Dienstag, 21. April 2009
Max Weber, Wirtschaftswissenschaft, Strafrecht
Der junge Weber 1894
Maiwetter! Bis 18°C. Den vielen Birkenpollen kann man fast schaufeln (bestimmt wegen des Waldsterbens und der Klimaerwärmung). Erste flügge Amsel, die Mücken stechen wieder.
- Max Weber: 21. April 1864-1920: Einer der beiden nennenswerten deutschen Soziologen (der andere heißt Luhmann): Lesen! Als Einstieg vielleicht der Vortrag POLITIK ALS BERUF .
- H.-U. Wehler fordert im Focus 14/09 S. 38: "Wenn die Verantwortlichen für das Bankendesaster nicht zur Rechenschaft gezogen werden, ist das nicht mehr vermittelbar": Meint er wohl die Hypothekennehmer, die ihre Hypotheken nicht mehr bedient haben? Liest der Mann überhaupt den Wirtschaftsteil?
- "Die trostlose Wirtschaftswissenschaft ... Je raffinierter die Formeln wurden (der Autor erinnert sich an eine Formel zur Beschreibung des Gleichgewichts auf dem Arbeitsmarkt des indischen Gliedstaats Uttar Pradesh, die eine ganze Seite füllte), desto mehr ging der zugrundeliegende ökonomische Sachverhalt verloren: Je genauer die Ergebnisse wurden, desto irrelevanter wurden sie zugleich. Die als unexakt angesehene Sprache erlaubt zudem, wie der Kölner Ökonom Hans Willgerodt schreibt, viele realistische Assoziationen über menschliches Verhalten, die in mathematischen Formeln fehlen und durch nackte, manchmal nur behauptete Exaktheit ersetzt werden. In der modernen Finanztheorie wird besonders viel gerechnet, aber übersehen, wie sehr diese Rechnungen auf Annahmen basieren, die vielleicht in ihrer Vereinfachung und im Durchschnitt stimmen mögen, aber oft nicht im konkreten Einzelfall. ... Technokratie ohne Sinn:
Der gegenwärtigen Wirtschaftskrise zugrunde liegt, viertens, auch eine Tendenz, die Ökonomie rein technokratisch zu betreiben. Dieses Verständnis geht fast immer einher mit einem falschen Glauben an permanent effiziente Märkte. Daraus kann sich ein ähnlich mechanistisches Denken entwickeln wie bei jenen, die die Wirtschaft mit einer Maschine verwechseln. Wer hingegen in der «österreichischen» Tradition steht, versteht Märkte als Entdeckungsverfahren. Sie sind dynamisch, evolutiv, nie im Gleichgewicht, permanent am Korrigieren früherer Fehler – also unberechenbar. Und gerade nicht die angeblichen Marktideologen, sondern vielmehr die ökonomischen Technokraten, die an wertfreie Objektivität glauben und die Wirtschaftswissenschaften als blutleeres Instrument verstehen, haben nie die Sinnfrage gestellt und sich um viele Gefahren und Nebenwirkungen ihres Tuns foutiert. Demgegenüber geht es dem auf einen schlanken, aber starken Staat setzenden Ordoliberalismus seit je um Werte, um die Verwirklichung einer menschengerechten, freiheitlichen Ordnung.
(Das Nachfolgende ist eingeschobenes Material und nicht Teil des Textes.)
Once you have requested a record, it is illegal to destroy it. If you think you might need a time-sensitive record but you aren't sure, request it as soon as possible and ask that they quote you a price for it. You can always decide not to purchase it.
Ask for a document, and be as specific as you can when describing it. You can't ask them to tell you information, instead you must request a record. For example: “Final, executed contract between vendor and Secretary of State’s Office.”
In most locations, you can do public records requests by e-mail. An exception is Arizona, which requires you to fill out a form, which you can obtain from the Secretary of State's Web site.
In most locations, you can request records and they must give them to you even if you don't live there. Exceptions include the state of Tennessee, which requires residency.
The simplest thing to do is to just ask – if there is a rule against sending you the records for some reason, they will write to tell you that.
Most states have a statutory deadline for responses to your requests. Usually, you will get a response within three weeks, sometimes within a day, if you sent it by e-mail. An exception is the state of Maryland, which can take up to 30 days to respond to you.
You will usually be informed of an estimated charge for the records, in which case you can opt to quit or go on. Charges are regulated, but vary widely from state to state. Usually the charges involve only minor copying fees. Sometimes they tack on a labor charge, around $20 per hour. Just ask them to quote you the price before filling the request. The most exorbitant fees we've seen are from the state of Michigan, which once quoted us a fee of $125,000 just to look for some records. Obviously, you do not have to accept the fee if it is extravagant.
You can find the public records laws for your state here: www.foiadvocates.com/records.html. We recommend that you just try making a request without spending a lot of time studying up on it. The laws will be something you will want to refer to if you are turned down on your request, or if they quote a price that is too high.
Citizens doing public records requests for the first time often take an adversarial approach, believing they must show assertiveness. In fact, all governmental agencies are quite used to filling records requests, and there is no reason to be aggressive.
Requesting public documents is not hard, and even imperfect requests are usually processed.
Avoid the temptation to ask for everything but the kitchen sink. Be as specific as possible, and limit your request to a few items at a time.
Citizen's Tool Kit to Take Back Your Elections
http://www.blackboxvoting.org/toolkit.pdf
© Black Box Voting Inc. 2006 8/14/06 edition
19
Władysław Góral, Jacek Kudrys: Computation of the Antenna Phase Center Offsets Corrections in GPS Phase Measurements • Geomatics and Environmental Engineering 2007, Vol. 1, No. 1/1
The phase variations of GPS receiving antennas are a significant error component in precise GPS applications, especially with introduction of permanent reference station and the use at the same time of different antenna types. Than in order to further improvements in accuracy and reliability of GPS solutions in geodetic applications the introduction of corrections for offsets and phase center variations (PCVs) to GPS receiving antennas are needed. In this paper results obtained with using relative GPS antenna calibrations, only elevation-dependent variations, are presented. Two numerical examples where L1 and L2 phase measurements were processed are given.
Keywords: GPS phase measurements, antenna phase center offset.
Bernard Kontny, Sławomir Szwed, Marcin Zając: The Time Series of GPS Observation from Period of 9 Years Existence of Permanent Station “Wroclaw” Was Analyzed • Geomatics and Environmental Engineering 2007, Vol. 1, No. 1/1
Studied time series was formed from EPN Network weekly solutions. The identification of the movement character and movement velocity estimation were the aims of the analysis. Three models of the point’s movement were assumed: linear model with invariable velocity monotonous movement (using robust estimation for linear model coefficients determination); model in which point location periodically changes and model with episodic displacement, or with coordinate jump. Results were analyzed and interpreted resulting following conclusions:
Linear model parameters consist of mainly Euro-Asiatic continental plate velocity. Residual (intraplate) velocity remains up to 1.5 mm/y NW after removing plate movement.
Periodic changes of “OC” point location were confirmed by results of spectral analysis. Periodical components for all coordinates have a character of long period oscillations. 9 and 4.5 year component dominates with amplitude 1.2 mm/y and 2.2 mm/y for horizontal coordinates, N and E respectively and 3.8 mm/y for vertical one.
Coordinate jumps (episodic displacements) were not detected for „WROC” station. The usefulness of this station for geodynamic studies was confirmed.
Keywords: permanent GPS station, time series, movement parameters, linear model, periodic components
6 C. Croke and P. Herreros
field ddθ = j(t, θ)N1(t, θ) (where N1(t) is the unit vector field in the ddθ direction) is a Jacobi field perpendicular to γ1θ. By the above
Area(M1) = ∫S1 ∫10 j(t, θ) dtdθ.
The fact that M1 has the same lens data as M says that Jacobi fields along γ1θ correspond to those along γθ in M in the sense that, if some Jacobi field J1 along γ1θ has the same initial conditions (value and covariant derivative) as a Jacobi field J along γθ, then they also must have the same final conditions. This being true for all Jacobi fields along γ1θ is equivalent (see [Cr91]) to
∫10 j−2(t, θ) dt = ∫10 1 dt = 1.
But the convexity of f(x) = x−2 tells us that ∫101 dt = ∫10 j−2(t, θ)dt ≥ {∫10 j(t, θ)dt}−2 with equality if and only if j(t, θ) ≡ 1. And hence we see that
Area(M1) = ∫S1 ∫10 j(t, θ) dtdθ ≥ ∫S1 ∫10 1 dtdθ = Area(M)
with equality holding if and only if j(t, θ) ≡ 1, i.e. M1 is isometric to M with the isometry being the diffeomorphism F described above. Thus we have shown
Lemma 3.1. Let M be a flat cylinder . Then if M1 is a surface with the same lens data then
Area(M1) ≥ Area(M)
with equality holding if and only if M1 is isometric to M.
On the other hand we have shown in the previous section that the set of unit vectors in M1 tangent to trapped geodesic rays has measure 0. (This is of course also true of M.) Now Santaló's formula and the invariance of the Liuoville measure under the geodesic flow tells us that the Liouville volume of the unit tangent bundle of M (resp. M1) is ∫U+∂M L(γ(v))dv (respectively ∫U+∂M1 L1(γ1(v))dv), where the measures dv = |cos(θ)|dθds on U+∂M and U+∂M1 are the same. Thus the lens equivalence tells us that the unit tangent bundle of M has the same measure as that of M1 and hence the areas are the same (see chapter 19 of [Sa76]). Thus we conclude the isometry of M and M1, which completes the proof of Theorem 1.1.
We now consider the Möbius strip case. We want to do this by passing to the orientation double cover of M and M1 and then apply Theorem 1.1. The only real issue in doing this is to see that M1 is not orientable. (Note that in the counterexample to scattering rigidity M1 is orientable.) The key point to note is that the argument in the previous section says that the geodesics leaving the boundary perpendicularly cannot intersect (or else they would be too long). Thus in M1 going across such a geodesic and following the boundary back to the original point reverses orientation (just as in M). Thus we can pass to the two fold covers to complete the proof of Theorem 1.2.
Die Krise der Wirtschaft ist deshalb auch die Krise einer zu eng verstandenen, zu sehr einem naturwissenschaftlichen Ideal nacheifernden, stark angelsächsisch geprägten neoklassischen Ökonomie. Zugleich hat sie einige Stärken sowohl der «österreichischen» Schule als auch des Ordoliberalismus wieder in den Vordergrund gerückt. Es würde nicht überraschen, wenn ein integraleres wirtschaftliches Denken, wie es diesen freiheitlichen Strömungen eigen ist, auch an den Universitäten in Zukunft wieder mehr Anerkennung fände. Sinnvoll wäre es in jedem Fall." NZZ 11.4.09 GS
Die Marktwirtschaft ist so ungeheuer produktiv, daß nicht nur die die durchschnittliche Sozialhilfeempfängerfamilie fünf Funktelefone besitzt, sondern auch viel Anlage- und Buchgeld entsteht, ebenfalls durch den Staat, der die Geldmenge wohlfahrtlich gestimmt aufbläht und die Zinsen unter den Stiefel tritt, so daß die Anleger Neue Anlagebereiche suchen müssen. Da sollten dann die Fondsmanager gut rechnen können, aber das reicht nicht, die persönliche Verantwortung muß den Kopf nüchtern halten. Daran hat es den Rechenkünstlern gefehlt, daran wird es ihnen immer fehlen, weil sie an Formeln und Modelle glauben, und die Subalternen diese Formeln und Modelle gar nicht mehr richtig begreifen, sondern nur noch anwenden in innigem Wunderglauben. Sie nehmen den Markt dann gar nicht mehr ernst, sie verhalten sich stattdessen in der Alltagsroutine wie mechanische Rechenknechte. Da hilft nur Zurückhaltung bei anmaßender Mathematik und die Rückbesinnung auf das Ornungsdenken von Mises und Hayek, Röpke und Erhard, Schüller und Vanberg.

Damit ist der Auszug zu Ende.